Depois de passar pelo trauma de sobreviver ao incêndio que vitimou o pai Vilmar Osowski Cordeiro, de 37 anos; e os irmãos André Vilmar Alves Osowski Cordeiro, de 7 anos, e Nathalie Roxane da Silva Cordeiro, de 5 anos, o pequeno Mayke, de 3 anos, deverá ser alvo de uma disputa judicial pela sua tutela.

A família, que era atendida pelo Centro de Referência em Assistência Social – CRAS II, agora terá a atenção, também, do Conselho Tutelar e do Ministério Público, uma vez que o casal estava separado há quase dois anos e a mãe, Andreia Gabriela Alves da Silva de 36 anos não morava em Lages.

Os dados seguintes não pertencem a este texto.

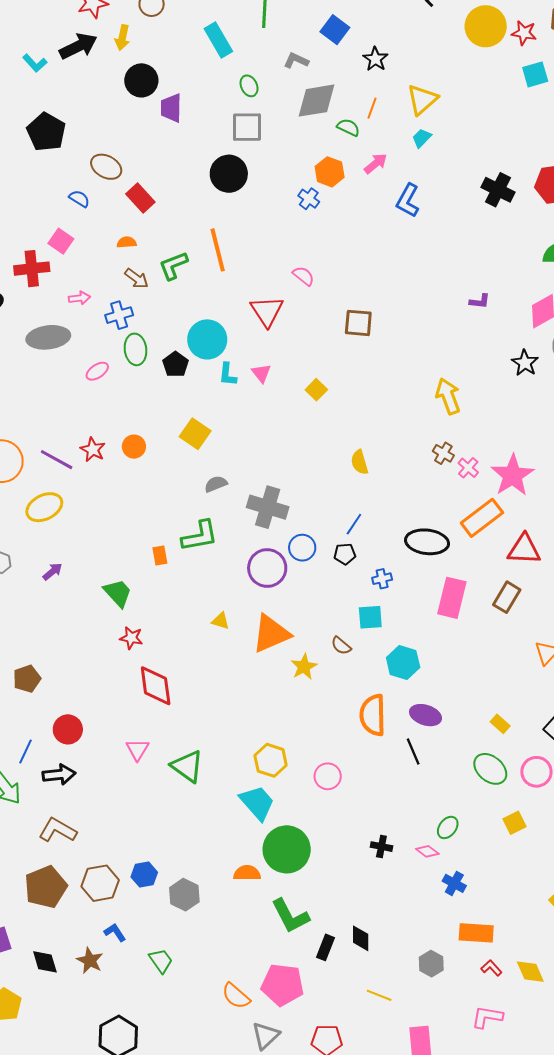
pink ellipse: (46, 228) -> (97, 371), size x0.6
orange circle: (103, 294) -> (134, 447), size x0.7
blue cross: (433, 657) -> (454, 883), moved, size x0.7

Com a morte do ex-marido e dos demais filhos, voltou a Lages a fim de levar Mayke para Caxias do Sul, onde reside desde a separação.

Uma das tias paternas Priscila Cordeiro Camargo, afirmou que a família quer que a criança permaneça em Lages e pretende buscar isso legalmente, mas não quis dar mais detalhes. Limitou-se a dizer que quer o bem da criança. “O fato é que não há meio legal para segurar a criança em Lages, já que o pai que tinha a guarda está morto,” lamentou a tia. A mãe das crianças está em Lages, mas não foi localizada.

Doações

O caso,como outros semelhantes, despertou a solidariedade dos lageanos. No entanto, há pessoas tentando se aproveitar da situação e a família faz um apelo. “Entendo que a população de Lages é sensível e quer ajudar, mas, por hora, não precisamos. Ele ganhou roupas e sapatos e está bem. Quando soubermos com quem vai ficar, aceitaremos doações”, diz Priscila Cordeiro Camargo, tia paterna do garoto, referindo-se às postagens nas redes sociais onde algumas pessoas pedem doações e, cujos pedidos, garante, não partem da família.

“Pessoas estão usando foto do menino e pedindo até material de construção. Não estamos pedindo nada. E não estamos esnobando. Só não queremos que pessoas que neste instante precisem mais, fiquem desassistidas. A casa não será reconstruída. O menino não vai morar lá sozinho. Quando tudo estiver acertado, nos manifestaremos e aceitaremos, de bom gosto, o que nos for doado.”

Sobre a tragédia, Priscila disse que ainda estão em choque e que agora precisam de oração e força. “Uma coisa sei que se o pai deles não tivesse morrido. Não teria aguentado tanto sofrimento e teria se matado”.

Relembre o caso

Um incêndio ocorrido no domingo (30/9) no Bairro Santa Clara, em Lages, vitimou pai e dois filhos. Antes de morrer, Vilmar Osowski Cordeiro conseguiu salvar, sem ferimentos, o filho mais novo, que foi acolhido por vizinhos. Mesmo sem lesões aparentes, o menino ficou internado no Hospital Infantil Seara do Bem (HISB) até quarta-feira, porque os médicos queriam ter certeza que o garoto estava bem.